LegalNewsline is reporting that The U.S. Court of Appeals for the Fifth Circuit has sent back to district court a Texas attorney’s constitutional challenge to the State of Texas’ attempt to deny him use of his website’s domain name.

John Gibson maintains a website under the domain name “TexasWorkersCompLaw.com.” In February 2011, Gibson received a cease and desist letter from the Texas Department of Insurance, Department of Workers Compensation, which alleged that his use of the words “Texas” and “Workers’ Comp” in the domain name of his website violated Sec. 419.002 of the Texas Labor Code.
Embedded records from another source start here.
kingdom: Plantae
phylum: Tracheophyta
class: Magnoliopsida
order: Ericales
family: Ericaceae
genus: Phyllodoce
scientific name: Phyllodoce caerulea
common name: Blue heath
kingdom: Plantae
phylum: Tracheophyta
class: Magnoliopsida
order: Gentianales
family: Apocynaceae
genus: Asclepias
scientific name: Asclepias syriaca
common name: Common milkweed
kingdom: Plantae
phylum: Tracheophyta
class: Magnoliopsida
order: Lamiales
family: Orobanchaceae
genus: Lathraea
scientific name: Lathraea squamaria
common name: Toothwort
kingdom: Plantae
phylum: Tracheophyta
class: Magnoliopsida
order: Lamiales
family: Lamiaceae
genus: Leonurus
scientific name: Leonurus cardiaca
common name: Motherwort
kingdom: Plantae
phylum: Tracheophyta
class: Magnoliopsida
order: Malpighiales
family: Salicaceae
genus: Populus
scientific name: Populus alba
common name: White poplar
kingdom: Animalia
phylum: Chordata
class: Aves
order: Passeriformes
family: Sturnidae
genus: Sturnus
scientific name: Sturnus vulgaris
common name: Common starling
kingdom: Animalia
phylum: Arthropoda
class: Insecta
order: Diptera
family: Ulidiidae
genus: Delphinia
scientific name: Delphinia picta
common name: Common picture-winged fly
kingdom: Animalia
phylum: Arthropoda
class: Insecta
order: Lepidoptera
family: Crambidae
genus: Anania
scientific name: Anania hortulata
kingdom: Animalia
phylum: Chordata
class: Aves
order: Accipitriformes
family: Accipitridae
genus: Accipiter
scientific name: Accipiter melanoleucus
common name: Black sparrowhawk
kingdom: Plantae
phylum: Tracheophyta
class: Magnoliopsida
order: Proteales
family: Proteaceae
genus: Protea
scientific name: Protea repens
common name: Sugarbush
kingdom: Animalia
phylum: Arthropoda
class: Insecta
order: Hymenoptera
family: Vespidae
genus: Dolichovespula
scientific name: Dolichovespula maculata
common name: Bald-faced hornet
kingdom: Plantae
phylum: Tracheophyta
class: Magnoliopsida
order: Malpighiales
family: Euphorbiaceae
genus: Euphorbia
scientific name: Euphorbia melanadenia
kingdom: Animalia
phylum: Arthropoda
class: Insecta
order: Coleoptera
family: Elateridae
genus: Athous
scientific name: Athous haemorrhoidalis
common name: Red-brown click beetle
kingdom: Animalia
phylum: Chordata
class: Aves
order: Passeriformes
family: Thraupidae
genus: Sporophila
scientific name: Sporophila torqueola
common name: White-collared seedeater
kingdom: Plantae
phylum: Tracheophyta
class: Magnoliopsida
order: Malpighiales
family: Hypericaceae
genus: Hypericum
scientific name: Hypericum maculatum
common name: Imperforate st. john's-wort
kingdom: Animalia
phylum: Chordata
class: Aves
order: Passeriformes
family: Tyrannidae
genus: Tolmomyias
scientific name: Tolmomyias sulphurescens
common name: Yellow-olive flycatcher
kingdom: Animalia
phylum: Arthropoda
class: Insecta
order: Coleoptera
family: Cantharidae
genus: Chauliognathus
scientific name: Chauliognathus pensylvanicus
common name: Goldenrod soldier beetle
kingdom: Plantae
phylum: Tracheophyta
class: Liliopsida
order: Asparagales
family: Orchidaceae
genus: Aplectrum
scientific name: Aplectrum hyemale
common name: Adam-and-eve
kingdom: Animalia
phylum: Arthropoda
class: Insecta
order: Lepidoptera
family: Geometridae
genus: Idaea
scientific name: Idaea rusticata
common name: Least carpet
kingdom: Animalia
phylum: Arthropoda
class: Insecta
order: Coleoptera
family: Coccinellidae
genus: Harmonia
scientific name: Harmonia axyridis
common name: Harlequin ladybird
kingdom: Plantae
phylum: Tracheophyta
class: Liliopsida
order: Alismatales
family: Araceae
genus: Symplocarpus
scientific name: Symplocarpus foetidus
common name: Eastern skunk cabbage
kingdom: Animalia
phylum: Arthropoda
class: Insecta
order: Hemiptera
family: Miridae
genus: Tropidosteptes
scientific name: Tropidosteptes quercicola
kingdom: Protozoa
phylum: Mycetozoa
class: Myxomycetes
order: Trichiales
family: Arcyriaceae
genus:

The Court of Appeals agreed with the district court and affirmed the dismissal of the Fifth and Fourteenth Amendment claims. However, it found some merit in Gibson’s First Amendment challenge.

“The United States Supreme Court has recognized that commercial speech is protected by the First Amendment… However, the Constitution… accords a lesser protection to commercial speech than to other constitutionally guaranteed expression,” wrote Judge Edith Brown Clement in the Fifth Circuit’s “as-applied” analysis.

Gibson argued that his website did more than just propose a commercial transaction and thus should have more than the protection afforded commercial speech, and the Court agreed that it might. But, the Court said, “the domain name may nevertheless be considered commercial speech if“ it is an advertisement of some form, it refers to a specific product, and the speaker has an economic motivation for the speech.”

Because the issue of whether a domain name is commercial speech or “a more vigorously protected form of speech” is a new issue, the Court wrote, “This is an issue we need not reach or decide in this appeal without a record of all of the surrounding facts and circumstances involving the website’s domain name.”